¿Te has preguntado con base a que tomas decisiones?

La pregunta es sencilla y seguramente la respuesta sería con información confiable y oportuna, pero, ¿realmente es así?.

Piensa en el número de decisiones que has tomado durante los últimos 30 días y que están más influenciadas por aspectos subjetivos, emociones y/o interpretaciones de la realidad que por información objetiva. 

Existen diferentes tipos de decisiones, unas son de rutina, como alguna decisión en el trabajo que está estandarizada, otras decisiones son más racionales que requieren un análisis de información detallado y evaluar escenarios y, por el contrario, otras son por la emoción o por “intuición”.
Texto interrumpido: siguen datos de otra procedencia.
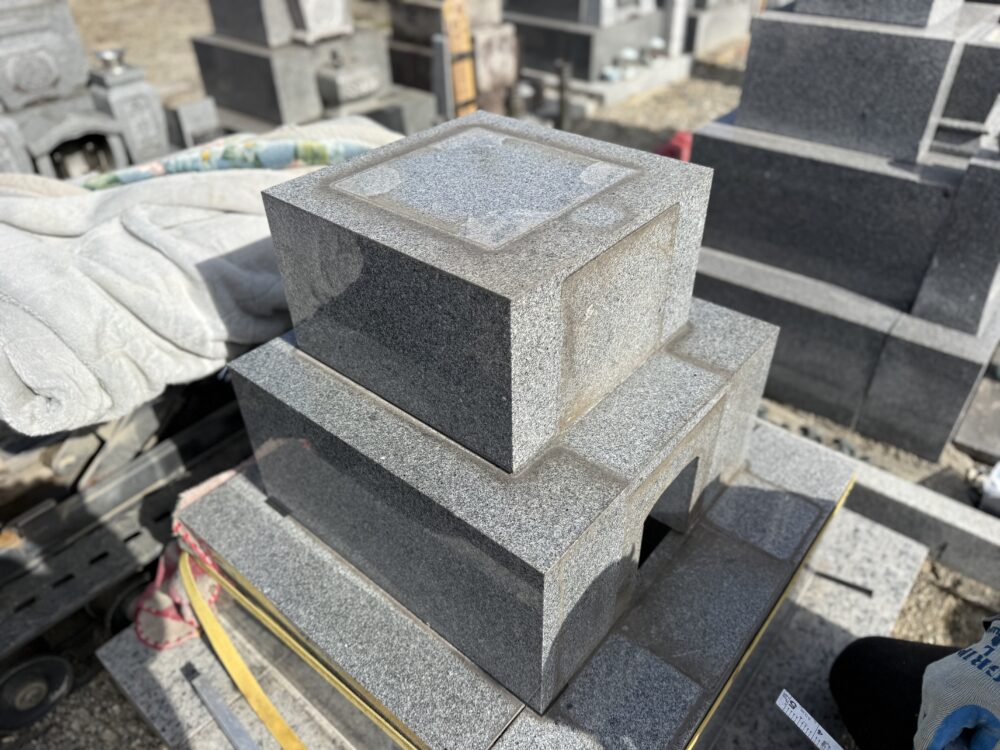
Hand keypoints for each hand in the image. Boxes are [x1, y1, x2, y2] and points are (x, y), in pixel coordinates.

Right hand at [914, 621, 999, 749]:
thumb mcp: (996, 729)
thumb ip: (977, 747)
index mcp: (946, 706)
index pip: (926, 742)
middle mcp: (930, 692)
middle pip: (926, 730)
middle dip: (944, 741)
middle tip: (969, 742)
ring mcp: (929, 680)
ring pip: (928, 715)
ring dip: (943, 725)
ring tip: (972, 721)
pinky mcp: (931, 673)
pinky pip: (931, 699)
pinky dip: (944, 708)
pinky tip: (966, 703)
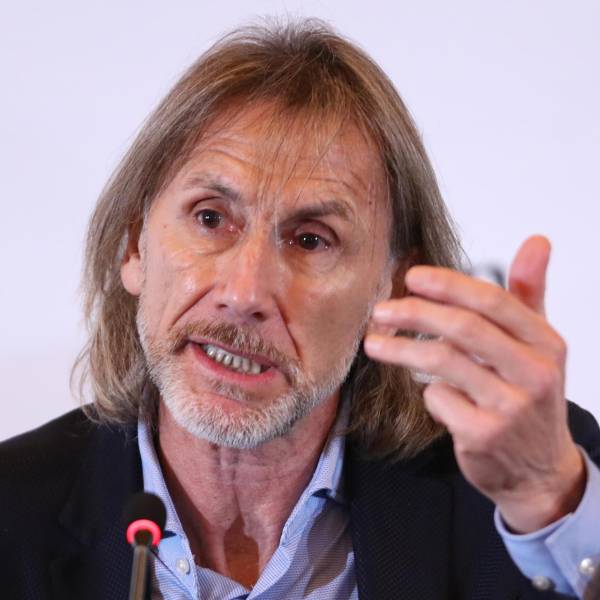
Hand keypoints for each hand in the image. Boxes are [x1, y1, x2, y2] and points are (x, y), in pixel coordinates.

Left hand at [364, 235, 584, 532]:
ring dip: (400, 349)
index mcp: (545, 343)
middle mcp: (534, 373)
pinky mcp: (483, 435)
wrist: (540, 469)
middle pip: (463, 328)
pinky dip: (425, 391)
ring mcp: (510, 407)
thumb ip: (529, 293)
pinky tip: (429, 391)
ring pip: (443, 362)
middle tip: (381, 311)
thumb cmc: (530, 394)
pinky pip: (437, 399)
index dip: (448, 285)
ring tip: (374, 342)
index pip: (493, 302)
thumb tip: (536, 240)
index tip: (412, 277)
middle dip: (415, 313)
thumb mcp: (537, 345)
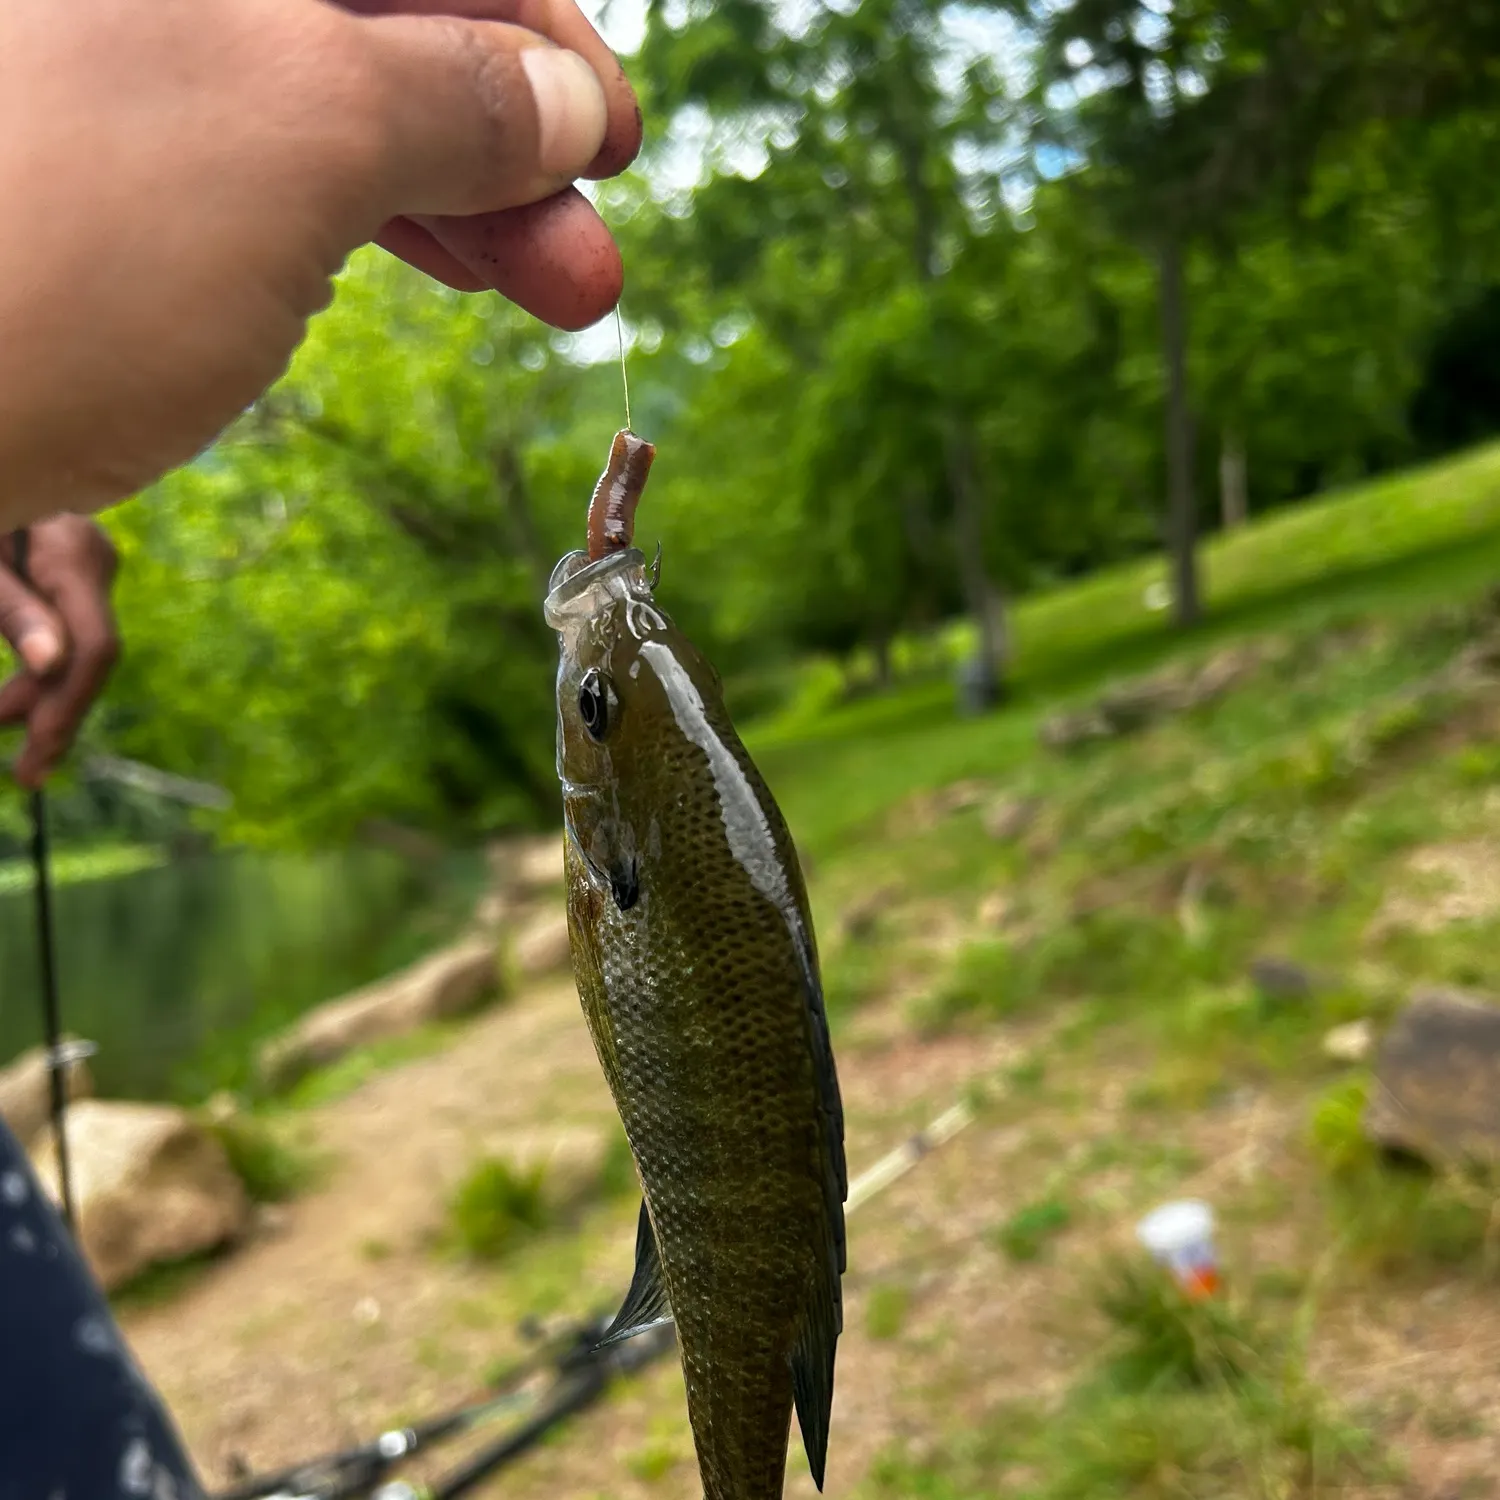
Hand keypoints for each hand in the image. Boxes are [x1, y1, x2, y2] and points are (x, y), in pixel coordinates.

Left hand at [0, 0, 641, 527]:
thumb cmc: (50, 248)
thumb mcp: (296, 137)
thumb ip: (449, 96)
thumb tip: (560, 104)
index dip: (533, 26)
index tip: (611, 138)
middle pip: (378, 17)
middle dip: (508, 135)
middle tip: (591, 255)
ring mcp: (118, 61)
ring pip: (335, 95)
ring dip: (461, 195)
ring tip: (554, 290)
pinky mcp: (104, 153)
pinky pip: (272, 155)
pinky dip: (371, 216)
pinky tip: (440, 267)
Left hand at [0, 518, 119, 788]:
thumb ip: (10, 608)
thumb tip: (50, 665)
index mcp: (73, 552)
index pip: (94, 649)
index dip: (67, 710)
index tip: (34, 763)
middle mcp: (92, 557)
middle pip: (87, 654)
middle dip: (49, 711)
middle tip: (20, 770)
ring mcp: (85, 559)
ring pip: (75, 644)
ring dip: (38, 691)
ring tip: (5, 724)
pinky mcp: (67, 565)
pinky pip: (64, 625)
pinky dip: (37, 661)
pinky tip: (19, 694)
Pero, ¿cómo evaluar si la decisión es correcta? La respuesta se llama tiempo y resultado.  En ocasiones nos sorprendemos al ver que, a pesar de tener poca información, se logró lo esperado y en otras con mucha información y análisis nos damos cuenta de que no era la decisión correcta.

Entonces, ¿cómo tomar la mejor decisión? Una mezcla de información disponible aunado a intuición, medir el impacto de la decisión,  reflexión de lo que puede pasar y aceptar que se puede tomar una decisión y no ser la más adecuada.

Una vez que tomas una decisión, ¿Qué pasa si no es el resultado esperado? ¿Qué harás al respecto?, ¿Culpar a otros?, ¿Asumir tu responsabilidad o adaptarte al resultado y sacar ventaja de la situación?,  porque al final la decisión que tomaste fue la que consideraste mejor y a lo largo del tiempo comprendes que esa decisión (buena o mala) te permitió aprender y desarrollar tu talento para adaptarse y crecer.

En conclusión, ¿Qué aprendiste a partir de la última decisión que tomaste? ¿Qué harás la próxima vez?